At a scout meeting in. Aberdeen
” I had to get up early next morning to travel with the football team and that took up most of my thinking. It was obviously a shocking event for Americans and the after effects took a long time to play out but I don’t remember speaking much about it to my mates at the time and I certainly don’t remember any teachers getting upset. In many ways 1963 was the start of the Sixties and the Kennedy assignation was one of the events but (probably because we were a mining community) the Aberfan disaster had a bigger effect on everyone and I can still remember how shocked people were about that event. “
The only vivid memory it brings back to me is of the news on black and white TV – I can recall the images quite clearly, but I don’t remember the adults in the family discussing it at all. Perhaps the reaction in the US was similar to the reaction in England to the death of Princess Diana.
In Scotland, the only comparable event must be the execution/assassination/murder of Mary, Queen of Scots. No matter how much you put the event in historical context and no matter what opinion you might have of the positive or negative role she played in that history, nor what opinion you might have of a woman whose character has been dissected endlessly (more than four centuries later, a major multi-media exhibition analysing the woman and the contentious events of her life was hosted at the National Museum in Edinburgh this summer) – there remains a deep sense of hurt in the national psyche.

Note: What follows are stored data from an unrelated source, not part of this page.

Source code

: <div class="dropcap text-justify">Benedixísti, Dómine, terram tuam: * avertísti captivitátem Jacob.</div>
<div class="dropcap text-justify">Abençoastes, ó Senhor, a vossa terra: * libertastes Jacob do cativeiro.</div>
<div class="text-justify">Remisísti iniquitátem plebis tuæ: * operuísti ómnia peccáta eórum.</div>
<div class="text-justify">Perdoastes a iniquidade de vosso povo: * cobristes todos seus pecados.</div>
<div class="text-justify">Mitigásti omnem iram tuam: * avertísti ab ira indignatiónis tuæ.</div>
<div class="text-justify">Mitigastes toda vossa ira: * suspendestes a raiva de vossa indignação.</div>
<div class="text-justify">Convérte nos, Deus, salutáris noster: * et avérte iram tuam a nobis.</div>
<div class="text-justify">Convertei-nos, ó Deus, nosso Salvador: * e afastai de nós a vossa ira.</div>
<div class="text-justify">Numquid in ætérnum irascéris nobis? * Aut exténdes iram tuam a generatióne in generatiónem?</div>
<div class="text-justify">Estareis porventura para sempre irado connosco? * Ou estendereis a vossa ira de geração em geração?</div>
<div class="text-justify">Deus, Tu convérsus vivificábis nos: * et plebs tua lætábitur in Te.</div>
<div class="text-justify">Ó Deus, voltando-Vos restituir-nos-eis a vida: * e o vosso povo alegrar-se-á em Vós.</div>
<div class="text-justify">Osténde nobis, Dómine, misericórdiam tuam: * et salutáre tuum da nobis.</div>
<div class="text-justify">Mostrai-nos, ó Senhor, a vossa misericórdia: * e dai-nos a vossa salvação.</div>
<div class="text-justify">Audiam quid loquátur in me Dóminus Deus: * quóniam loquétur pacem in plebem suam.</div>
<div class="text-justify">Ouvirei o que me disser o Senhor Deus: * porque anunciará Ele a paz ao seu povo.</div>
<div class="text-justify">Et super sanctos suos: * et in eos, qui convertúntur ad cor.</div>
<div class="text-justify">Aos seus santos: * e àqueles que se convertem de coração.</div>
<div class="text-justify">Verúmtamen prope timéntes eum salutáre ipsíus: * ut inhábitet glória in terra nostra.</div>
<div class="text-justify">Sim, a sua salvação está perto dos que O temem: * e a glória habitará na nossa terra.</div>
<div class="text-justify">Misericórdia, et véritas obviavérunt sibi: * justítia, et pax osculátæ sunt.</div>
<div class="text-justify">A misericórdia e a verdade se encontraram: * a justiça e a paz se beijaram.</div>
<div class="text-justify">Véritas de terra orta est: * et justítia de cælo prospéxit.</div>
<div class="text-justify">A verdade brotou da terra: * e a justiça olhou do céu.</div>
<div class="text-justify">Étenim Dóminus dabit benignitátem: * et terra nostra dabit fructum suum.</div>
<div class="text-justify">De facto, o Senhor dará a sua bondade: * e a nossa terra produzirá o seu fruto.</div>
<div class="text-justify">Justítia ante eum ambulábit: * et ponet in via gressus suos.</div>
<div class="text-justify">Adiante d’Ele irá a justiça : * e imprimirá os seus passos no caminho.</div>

So I can understand why it may seem irrelevant to many US citizens to mention historical and political events that are critical of the man and his role in history, but perhaps we should challenge our selective commemoration of events. August 8, 2011, marked the 50th anniversary of the start of the defoliation of Vietnam with Agent Orange. ‘on President Kennedy’s watch’. as they say. Although three million people still suffer the consequences of these chemical weapons today, this anniversary was almost entirely ignored by the UK media and the Westminster parliament, where only a handful of our MPs supported a motion to commemorate the anniversary by calling on the US to finally accept responsibility and compensate the victims.
Richard, I remember were sent home early. I remember riding the city bus home. Did we take the same bus home? How did you get home?
Strangely I can’t recall the exact moment for myself but have very vivid memories of the Oswald shooting …. At that point I thought I was watching Gunsmoke…and started to question my child-time view of ‘the dream’.